_Activity_. Give back the entries verbatim.

--- Dataset records Enclosed Below ---

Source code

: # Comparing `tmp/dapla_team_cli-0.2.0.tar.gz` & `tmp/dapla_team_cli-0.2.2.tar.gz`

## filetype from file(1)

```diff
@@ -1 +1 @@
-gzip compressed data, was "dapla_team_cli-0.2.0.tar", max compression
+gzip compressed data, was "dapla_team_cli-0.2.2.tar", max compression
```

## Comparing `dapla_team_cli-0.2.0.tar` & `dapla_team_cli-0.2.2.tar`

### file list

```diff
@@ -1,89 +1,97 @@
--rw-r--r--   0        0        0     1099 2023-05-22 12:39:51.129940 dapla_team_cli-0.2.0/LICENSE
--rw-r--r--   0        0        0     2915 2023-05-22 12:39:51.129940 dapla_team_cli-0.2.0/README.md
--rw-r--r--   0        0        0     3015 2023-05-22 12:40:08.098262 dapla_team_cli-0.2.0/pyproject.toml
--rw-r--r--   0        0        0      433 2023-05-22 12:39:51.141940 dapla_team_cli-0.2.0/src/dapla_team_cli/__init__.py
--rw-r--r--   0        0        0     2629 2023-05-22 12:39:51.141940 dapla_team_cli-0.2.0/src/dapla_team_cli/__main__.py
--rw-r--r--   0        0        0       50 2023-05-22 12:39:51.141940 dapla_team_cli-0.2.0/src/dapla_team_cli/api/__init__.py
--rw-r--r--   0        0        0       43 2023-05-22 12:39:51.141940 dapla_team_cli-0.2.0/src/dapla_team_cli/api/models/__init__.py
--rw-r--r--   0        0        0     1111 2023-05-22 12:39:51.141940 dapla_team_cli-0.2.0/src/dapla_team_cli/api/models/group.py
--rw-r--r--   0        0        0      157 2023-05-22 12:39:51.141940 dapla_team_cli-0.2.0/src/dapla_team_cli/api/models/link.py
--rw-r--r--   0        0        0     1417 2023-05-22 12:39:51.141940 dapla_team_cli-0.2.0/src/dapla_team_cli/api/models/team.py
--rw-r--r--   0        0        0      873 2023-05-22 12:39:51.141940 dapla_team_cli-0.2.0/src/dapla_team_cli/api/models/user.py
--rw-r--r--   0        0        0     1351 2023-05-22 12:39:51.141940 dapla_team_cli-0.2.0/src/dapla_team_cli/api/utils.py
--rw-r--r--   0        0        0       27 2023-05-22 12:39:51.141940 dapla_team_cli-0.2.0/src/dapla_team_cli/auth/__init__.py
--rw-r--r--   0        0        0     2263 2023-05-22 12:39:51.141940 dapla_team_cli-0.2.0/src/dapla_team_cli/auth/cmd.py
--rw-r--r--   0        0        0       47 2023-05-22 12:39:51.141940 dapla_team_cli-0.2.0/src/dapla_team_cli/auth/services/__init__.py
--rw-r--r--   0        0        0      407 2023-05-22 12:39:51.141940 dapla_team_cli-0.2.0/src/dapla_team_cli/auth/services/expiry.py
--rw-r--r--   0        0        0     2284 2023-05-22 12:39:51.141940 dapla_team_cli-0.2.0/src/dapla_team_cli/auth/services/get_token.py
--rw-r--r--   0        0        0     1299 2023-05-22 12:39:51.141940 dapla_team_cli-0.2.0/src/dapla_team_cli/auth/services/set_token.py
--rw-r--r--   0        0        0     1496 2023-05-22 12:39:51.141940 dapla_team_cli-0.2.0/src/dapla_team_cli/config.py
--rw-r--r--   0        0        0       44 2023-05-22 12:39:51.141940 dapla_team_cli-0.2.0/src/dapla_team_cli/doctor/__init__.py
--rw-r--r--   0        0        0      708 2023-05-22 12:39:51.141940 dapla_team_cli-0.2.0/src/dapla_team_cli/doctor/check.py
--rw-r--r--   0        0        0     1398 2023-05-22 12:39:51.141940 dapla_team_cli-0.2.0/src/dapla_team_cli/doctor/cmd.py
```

--- End of Enclosed Dataset records ---

_Written answer_.
Source code

: # Comparing `tmp/dapla_team_cli-0.2.0.tar.gz` & `tmp/dapla_team_cli-0.2.2.tar.gz`

## filetype from file(1)

```diff
@@ -1 +1 @@
-gzip compressed data, was "dapla_team_cli-0.2.0.tar", max compression
+gzip compressed data, was "dapla_team_cli-0.2.2.tar", max compression
```

## Comparing `dapla_team_cli-0.2.0.tar` & `dapla_team_cli-0.2.2.tar`

### file list

```diff
@@ -1,89 +1,97 @@
--rw-r--r--   0        0        0     1099 2023-05-22 12:39:51.129940 dapla_team_cli-0.2.0/LICENSE
--rw-r--r--   0        0        0     2915 2023-05-22 12:39:51.129940 dapla_team_cli-0.2.0/README.md
--rw-r--r--   0        0        0     3015 2023-05-22 12:40:08.098262 dapla_team_cli-0.2.0/pyproject.toml
--rw-r--r--   0        0        0      433 2023-05-22 12:39:51.141940 dapla_team_cli-0.2.0/src/dapla_team_cli/__init__.py
--rw-r--r--   0        0        0     2629 2023-05-22 12:39:51.141940 dapla_team_cli-0.2.0/src/dapla_team_cli/__main__.py
--rw-r--r--   0        0        0       50 2023-05-22 12:39:51.141940 dapla_team_cli-0.2.0/src/dapla_team_cli/api/__init__.py
--rw-r--r--   0        0        0       43 2023-05-22 12:39:51.141940 dapla_team_cli-0.2.0/src/dapla_team_cli/api/models/__init__.py
--rw-r--r--   0        0        0     1111 2023-05-22 12:39:51.141940 dapla_team_cli-0.2.0/src/dapla_team_cli/api/models/group.py
--rw-r--r--   0        0        0      157 2023-05-22 12:39:51.141940 dapla_team_cli-0.2.0/src/dapla_team_cli/api/models/link.py
--rw-r--r--   0        0        0     1417 2023-05-22 12:39:51.141940 dapla_team_cli-0.2.0/src/dapla_team_cli/api/models/team.py
--rw-r--r--   0        0        0      873 2023-05-22 12:39:51.141940 dapla_team_cli-0.2.0/src/dapla_team_cli/api/models/user.py
--rw-r--r--   0        0        0     1351 2023-05-22 12:39:51.141940 dapla_team_cli-0.2.0/src/dapla_team_cli/api/utils.py
--rw-r--r--   0        0        0       27 2023-05-22 12:39:51.141940 dapla_team_cli-0.2.0/src/dapla_team_cli/auth/__init__.py
--rw-r--r--   0        0        0     2263 2023-05-22 12:39:51.141940 dapla_team_cli-0.2.0/src/dapla_team_cli/auth/cmd.py
--rw-r--r--   0        0        0       47 2023-05-22 12:39:51.141940 dapla_team_cli-0.2.0/src/dapla_team_cli/auth/services/__init__.py
--rw-r--r--   0        0        0      407 2023-05-22 12:39:51.141940 dapla_team_cli-0.2.0/src/dapla_team_cli/auth/services/expiry.py
--rw-r--r--   0        0        0     2284 2023-05-22 12:39:51.141940 dapla_team_cli-0.2.0/src/dapla_team_cli/auth/services/get_token.py
--rw-r--r--   0        0        0     1299 2023-05-22 12:39:51.141940 dapla_team_cli-0.2.0/src/dapla_team_cli/auth/services/set_token.py
--rw-r--r--   0        0        0     1496 2023-05-22 12:39:51.141940 dapla_team_cli-0.2.0/src/dapla_team_cli/config.py
--rw-r--r--   0        0        0       44 2023-05-22 12:39:51.141940 dapla_team_cli-0.2.0/src/dapla_team_cli/doctor/__init__.py
--rw-r--r--   0        0        0      708 2023-05-22 12:39:51.141940 dapla_team_cli-0.2.0/src/dapla_team_cli/doctor/check.py
--rw-r--r--   0        0        0     1398 2023-05-22 12:39:51.141940 dapla_team_cli-0.2.0/src/dapla_team_cli/doctor/cmd.py
```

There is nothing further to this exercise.